PRESS RELEASE
24 JULY 2015
Imperial Tobacco Canada, British American Tobacco plc’s Canadian subsidiary and the Canadian subsidiaries of Philip Morris International and Japan Tobacco International, yesterday had their request to cancel a CAD$1.1 billion provisional execution order granted by the Quebec Court of Appeal.
Three Quebec Court of Appeal judges unanimously cancelled the order after Imperial Tobacco Canada and the other defendants argued there was no legal basis for the provisional execution order.
The provisional execution order was imposed by the Superior Court of Quebec as part of a CAD$15.6 billion judgement in two Class Action cases, issued on June 1st 2015.
Jerome Abelman, Group Director, Legal & External Affairs for British American Tobacco said:
“We are pleased to see Imperial Tobacco Canada’s arguments prevail so convincingly with the cancellation of an unprecedented and legally unjustified provisional execution order”.
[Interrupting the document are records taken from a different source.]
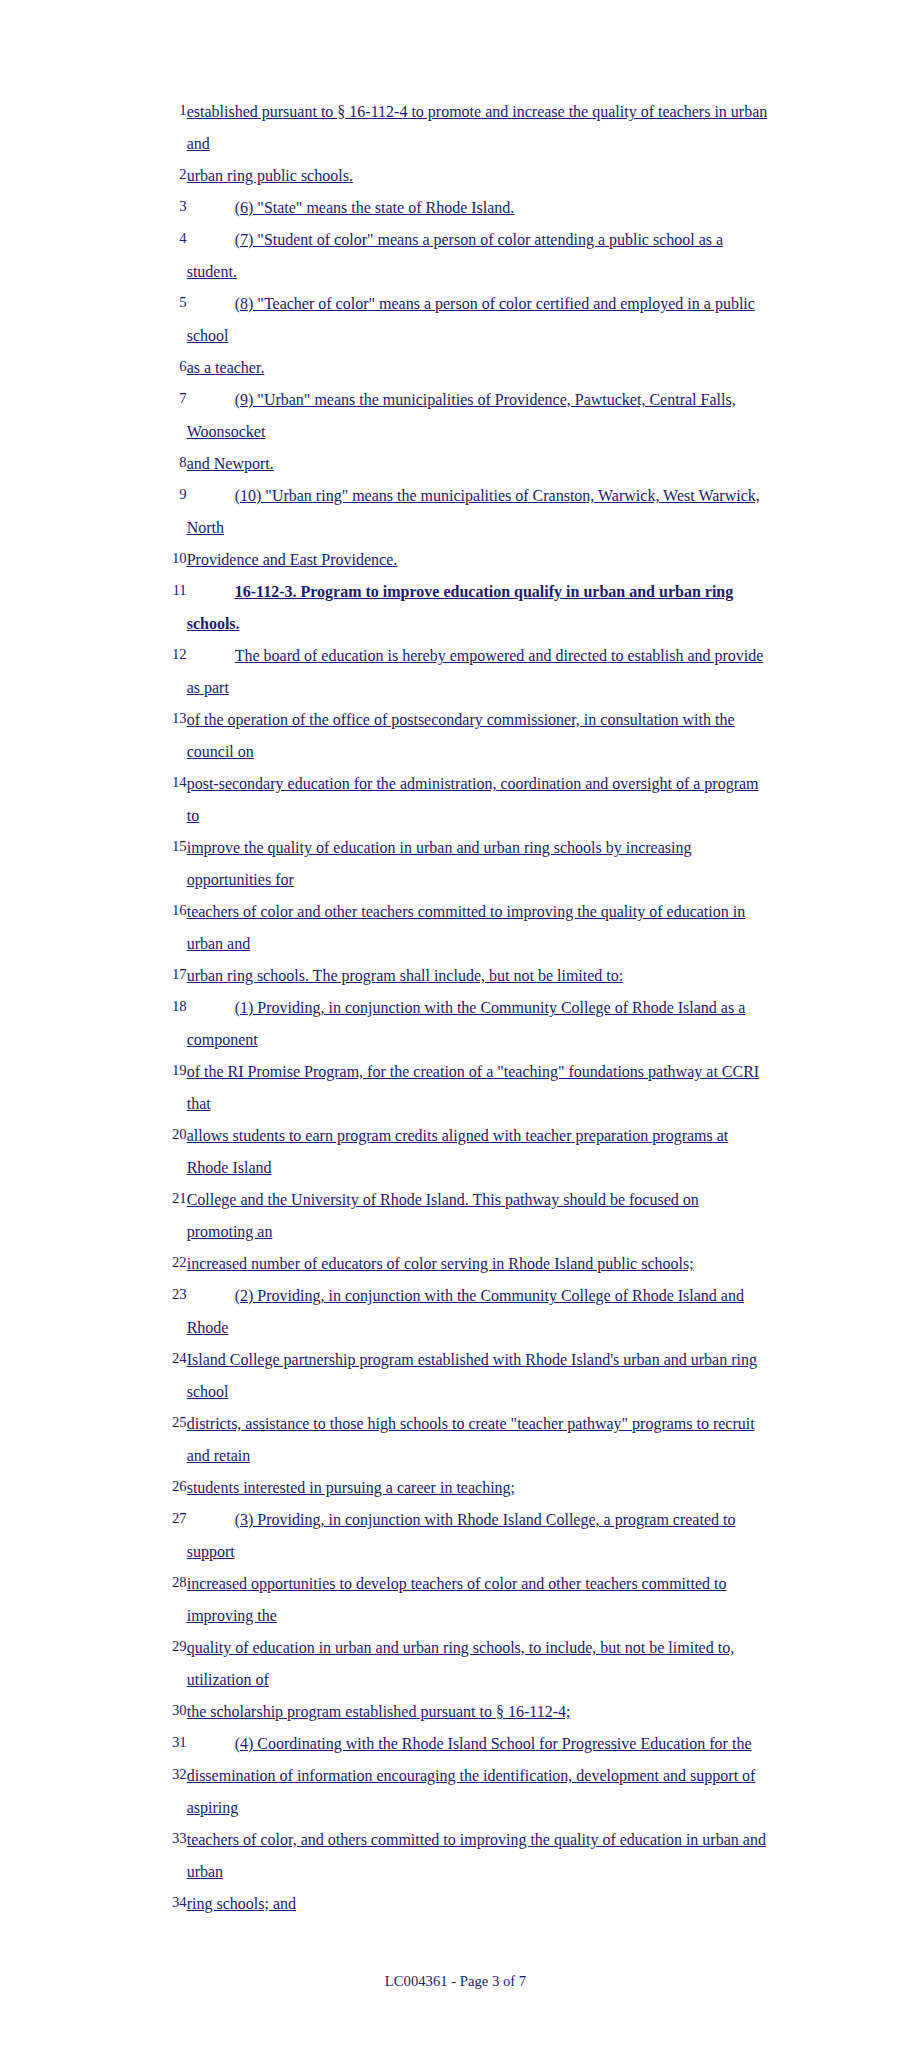| 1 | established pursuant to § 16-112-4 to promote and increase the quality of teachers in urban and |
| 2 | urban ring public schools. |
| 3 | (6) "State" means the state of Rhode Island. |
| 4 | (7) "Student of color" means a person of color attending a public school as a student. |
| 5 | (8) "Teacher of color" means a person of color certified and employed in a public school |
| 6 | as a teacher. |
| 7 | (9) "Urban" means the municipalities of Providence, Pawtucket, Central Falls, Woonsocket |
| 8 | and Newport. |
| 9 | (10) "Urban ring" means the municipalities of Cranston, Warwick, West Warwick, North |
| 10 | Providence and East Providence. |
| 11 | 16-112-3. Program to improve education qualify in urban and urban ring schools. |
| 12 | The board of education is hereby empowered and directed to establish and provide as part |
| 13 | of the operation of the office of postsecondary commissioner, in consultation with the council on |
| 14 | post-secondary education for the administration, coordination and oversight of a program to |
| 15 | improve the quality of education in urban and urban ring schools by increasing opportunities for |
| 16 | teachers of color and other teachers committed to improving the quality of education in urban and |
| 17 | urban ring schools. The program shall include, but not be limited to: |
| 18 | (1) Providing, in conjunction with the Community College of Rhode Island as a component |
| 19 | of the RI Promise Program, for the creation of a "teaching" foundations pathway at CCRI that |
| 20 | allows students to earn program credits aligned with teacher preparation programs at Rhode Island |
| 21 | College and the University of Rhode Island. This pathway should be focused on promoting an |
| 22 | increased number of educators of color serving in Rhode Island public schools; |
| 23 | (2) Providing, in conjunction with the Community College of Rhode Island and Rhode |
| 24 | Island College partnership program established with Rhode Island's urban and urban ring school |
| 25 | districts, assistance to those high schools to create "teacher pathway" programs to recruit and retain |
| 26 | students interested in pursuing a career in teaching; |
| 27 | (3) Providing, in conjunction with Rhode Island College, a program created to support |
| 28 | increased opportunities to develop teachers of color and other teachers committed to improving the |
| 29 | quality of education in urban and urban ring schools, to include, but not be limited to, utilization of |
| 30 | the scholarship program established pursuant to § 16-112-4; |
| 31 | (4) Coordinating with the Rhode Island School for Progressive Education for the |
| 32 | dissemination of information encouraging the identification, development and support of aspiring |
| 33 | teachers of color, and others committed to improving the quality of education in urban and urban |
| 34 | ring schools; and |
LC004361 - Page 3 of 7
Imperial Tobacco Canada will now focus on its appeal at the Quebec Court of Appeal against the original Superior Court of Quebec Class Action judgement issued on 1st June 2015 which the company argues ignored the reality that both adult consumers and governments have known about the risks associated with smoking for decades.
Mr Abelman concluded: “Imperial Tobacco Canada has informed us that it is concentrating on continuing its appeal against the substantive elements of the original ruling and that the team is confident its legal arguments will ultimately prevail.”
This Court of Appeal process is expected to conclude in the next two-to-three years with a potential further appeal to the Supreme Court of Canada.
British American Tobacco plc was not a party to the proceeding and is not a party to the original judgement.